We are working on a new kind of prototype dedicated to broadcasters: the system is able to analyze different kind of flows (video, speech to text, structured feeds, social network feeds, etc) in order to identify “patterns” like specific images or semantic correlations. The system is based on the WASP infrastructure and benefits of all its peculiar features: data consistency, massive ingestion, machine learning algorithms with real time and post processing capabilities.
Considering the broadcasters use cases, where video or audio codecs are the main flows, the system is able to:
- analyze the specific video flow frame per frame identifying a reference image pattern (a logo, a face, or in general a pre-defined image) with machine learning methods and/or with embeddable third parties “plug-ins”
- produce massive meta-tags identified within the specific pattern-frame matching
- classify and elaborate the produced tags (associated to specific video contents) and eventually completed by Open Data Semantic correaltions, creating a semantic-correlated knowledge base, function that is possible thanks to the Sophia Semantic Engine, a library developed by CELI that is fully integrated into the system.
Take a look to the overall logical design:
The system is designed with a scale-out pattern architecture and it could be used in full “enterprise” environments without losing performances even if with high input throughputs.

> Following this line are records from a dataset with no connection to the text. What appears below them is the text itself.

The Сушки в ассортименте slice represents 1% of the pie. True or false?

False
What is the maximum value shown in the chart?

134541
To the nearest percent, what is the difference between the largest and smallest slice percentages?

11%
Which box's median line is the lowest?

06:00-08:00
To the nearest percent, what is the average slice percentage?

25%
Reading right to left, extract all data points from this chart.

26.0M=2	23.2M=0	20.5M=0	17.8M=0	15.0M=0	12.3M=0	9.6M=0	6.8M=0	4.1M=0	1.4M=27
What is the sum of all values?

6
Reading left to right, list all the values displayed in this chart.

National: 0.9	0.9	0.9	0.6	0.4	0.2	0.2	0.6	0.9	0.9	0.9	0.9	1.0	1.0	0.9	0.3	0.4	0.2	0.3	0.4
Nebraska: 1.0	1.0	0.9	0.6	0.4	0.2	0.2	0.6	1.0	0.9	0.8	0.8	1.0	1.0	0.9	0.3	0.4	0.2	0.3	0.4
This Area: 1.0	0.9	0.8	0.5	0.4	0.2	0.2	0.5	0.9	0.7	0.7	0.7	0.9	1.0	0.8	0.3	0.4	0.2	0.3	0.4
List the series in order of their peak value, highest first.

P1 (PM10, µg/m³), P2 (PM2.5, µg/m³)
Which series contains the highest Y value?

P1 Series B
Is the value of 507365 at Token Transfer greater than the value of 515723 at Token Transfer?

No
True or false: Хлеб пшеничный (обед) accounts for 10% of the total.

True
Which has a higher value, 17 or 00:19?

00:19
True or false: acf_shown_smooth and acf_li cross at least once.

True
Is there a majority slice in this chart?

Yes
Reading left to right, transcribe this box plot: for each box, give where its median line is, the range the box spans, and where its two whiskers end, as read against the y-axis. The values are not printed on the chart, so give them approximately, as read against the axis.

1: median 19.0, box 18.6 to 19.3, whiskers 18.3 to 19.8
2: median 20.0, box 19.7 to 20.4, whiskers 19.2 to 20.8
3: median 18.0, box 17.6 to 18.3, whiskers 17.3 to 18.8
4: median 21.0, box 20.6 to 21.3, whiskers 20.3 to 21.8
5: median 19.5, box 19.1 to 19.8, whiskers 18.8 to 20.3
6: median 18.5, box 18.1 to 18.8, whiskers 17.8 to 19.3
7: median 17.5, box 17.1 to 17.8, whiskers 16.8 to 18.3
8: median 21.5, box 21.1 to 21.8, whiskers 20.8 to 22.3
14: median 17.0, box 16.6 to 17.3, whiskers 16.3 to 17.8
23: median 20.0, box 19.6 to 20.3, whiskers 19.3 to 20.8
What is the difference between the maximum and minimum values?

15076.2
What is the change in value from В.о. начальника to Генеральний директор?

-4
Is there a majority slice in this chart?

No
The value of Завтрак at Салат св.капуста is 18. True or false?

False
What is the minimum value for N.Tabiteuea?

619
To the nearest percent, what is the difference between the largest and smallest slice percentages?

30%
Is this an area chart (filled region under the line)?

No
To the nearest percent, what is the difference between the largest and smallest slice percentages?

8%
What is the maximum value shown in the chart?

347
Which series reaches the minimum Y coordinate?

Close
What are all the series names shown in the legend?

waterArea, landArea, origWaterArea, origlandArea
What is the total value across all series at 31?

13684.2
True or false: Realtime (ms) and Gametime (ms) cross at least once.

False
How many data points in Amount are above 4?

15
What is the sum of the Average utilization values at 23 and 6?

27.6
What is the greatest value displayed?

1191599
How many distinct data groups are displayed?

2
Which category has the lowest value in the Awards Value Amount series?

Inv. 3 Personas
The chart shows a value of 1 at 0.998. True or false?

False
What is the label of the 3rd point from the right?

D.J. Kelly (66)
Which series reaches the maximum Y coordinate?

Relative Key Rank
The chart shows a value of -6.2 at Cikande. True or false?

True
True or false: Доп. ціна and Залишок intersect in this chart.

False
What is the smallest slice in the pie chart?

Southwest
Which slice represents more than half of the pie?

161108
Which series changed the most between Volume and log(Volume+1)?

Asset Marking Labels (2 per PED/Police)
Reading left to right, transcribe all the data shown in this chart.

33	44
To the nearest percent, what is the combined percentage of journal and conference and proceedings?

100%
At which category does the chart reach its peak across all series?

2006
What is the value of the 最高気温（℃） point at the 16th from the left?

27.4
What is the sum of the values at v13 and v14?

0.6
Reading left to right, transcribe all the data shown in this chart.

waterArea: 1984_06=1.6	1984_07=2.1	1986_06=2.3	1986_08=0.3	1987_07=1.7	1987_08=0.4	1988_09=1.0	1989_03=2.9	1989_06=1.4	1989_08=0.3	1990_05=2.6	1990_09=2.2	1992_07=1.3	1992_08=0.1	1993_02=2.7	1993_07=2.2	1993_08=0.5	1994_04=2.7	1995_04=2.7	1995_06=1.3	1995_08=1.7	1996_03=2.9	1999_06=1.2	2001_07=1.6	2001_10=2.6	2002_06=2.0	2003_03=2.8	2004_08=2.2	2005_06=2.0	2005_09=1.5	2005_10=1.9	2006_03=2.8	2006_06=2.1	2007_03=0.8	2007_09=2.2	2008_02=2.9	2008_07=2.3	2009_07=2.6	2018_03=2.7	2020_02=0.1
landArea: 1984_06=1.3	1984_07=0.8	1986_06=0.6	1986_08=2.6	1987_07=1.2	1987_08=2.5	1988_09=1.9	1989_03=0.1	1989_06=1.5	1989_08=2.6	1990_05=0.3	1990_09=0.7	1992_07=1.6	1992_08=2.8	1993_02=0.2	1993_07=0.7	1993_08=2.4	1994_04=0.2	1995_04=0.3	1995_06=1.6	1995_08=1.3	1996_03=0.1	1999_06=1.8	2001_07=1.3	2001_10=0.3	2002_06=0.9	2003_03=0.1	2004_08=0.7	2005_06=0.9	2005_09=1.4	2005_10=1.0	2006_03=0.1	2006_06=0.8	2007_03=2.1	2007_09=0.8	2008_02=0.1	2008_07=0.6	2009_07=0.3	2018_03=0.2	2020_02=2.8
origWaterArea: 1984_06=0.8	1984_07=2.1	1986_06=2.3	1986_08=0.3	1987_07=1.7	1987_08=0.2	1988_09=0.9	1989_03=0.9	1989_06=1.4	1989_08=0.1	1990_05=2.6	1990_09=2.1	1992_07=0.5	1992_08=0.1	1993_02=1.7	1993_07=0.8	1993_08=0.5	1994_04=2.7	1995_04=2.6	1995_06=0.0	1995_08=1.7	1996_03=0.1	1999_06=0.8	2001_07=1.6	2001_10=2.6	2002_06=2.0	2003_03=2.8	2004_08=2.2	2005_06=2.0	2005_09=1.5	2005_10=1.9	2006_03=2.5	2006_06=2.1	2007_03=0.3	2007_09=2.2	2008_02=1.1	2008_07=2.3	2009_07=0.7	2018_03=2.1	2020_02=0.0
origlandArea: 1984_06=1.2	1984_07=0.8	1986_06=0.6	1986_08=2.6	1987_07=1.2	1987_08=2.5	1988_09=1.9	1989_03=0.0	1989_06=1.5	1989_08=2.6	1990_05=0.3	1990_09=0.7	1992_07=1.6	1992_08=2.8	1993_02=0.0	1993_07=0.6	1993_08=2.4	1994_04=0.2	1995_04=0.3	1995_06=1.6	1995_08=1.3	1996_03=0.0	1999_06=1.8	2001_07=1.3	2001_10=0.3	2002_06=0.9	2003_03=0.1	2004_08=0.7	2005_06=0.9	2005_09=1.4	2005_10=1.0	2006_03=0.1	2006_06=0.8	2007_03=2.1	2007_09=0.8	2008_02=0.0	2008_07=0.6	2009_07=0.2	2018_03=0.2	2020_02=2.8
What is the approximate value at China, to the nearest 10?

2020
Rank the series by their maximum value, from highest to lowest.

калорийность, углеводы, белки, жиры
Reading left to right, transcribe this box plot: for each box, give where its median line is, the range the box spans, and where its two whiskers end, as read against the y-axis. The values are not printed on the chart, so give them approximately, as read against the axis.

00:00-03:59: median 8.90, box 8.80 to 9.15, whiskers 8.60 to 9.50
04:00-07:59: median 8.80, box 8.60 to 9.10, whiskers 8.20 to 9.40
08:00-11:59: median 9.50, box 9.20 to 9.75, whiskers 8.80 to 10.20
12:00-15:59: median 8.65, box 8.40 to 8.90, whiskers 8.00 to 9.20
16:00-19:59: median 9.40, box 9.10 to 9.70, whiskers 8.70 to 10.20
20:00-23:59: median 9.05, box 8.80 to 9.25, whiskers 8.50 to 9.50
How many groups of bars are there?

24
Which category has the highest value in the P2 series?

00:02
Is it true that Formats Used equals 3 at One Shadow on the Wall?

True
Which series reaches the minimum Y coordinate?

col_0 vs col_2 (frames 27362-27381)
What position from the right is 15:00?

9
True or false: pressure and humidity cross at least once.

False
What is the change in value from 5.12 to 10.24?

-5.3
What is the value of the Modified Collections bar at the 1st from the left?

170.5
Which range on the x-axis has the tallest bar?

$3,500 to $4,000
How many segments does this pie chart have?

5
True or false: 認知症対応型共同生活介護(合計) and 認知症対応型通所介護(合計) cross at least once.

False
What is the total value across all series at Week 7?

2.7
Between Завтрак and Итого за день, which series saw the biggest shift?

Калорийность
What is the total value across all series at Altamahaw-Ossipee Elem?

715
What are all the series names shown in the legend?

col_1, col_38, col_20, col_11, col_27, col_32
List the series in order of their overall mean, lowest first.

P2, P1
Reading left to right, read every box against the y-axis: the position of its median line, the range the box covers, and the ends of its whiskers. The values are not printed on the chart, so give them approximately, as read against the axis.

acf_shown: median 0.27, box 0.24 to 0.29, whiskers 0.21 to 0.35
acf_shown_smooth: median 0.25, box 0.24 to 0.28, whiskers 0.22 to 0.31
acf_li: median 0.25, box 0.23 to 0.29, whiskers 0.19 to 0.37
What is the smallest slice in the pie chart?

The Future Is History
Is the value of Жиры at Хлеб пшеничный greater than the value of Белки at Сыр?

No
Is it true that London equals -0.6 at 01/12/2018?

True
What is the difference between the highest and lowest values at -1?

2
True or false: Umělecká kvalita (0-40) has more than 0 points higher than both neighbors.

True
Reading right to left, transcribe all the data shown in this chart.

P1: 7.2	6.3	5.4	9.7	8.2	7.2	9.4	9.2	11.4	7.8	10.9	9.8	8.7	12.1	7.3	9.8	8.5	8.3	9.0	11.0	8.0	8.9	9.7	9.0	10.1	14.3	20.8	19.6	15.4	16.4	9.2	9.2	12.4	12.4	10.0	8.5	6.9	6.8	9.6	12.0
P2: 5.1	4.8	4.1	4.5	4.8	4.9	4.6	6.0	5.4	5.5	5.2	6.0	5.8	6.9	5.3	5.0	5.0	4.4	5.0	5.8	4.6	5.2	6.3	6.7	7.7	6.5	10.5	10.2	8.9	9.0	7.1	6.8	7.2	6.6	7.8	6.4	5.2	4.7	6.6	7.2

This kind of system offers many high value features that could be used to enhance the legacy systems normally used in the broadcasters application universe. The use cases could be different and interesting:
- we could deliver a totally new tool for the video-editing process: the editor will be able to search into a large volume video library using new keywords associated to a specific content in any kind of video or audio fragment
- a broadcaster with a great historical video repository is now able to monetize his copyright videos in several ways (“Stock Video” e-commerce, etc)
- new kind of applications will be available like real time advertising or product displacement strategies based on the user profile and on the specific content that is viewed at the moment
This is a very challenging domain that will totally enhance our platform capabilities not only in terms of performance but also from the “algo” point of view.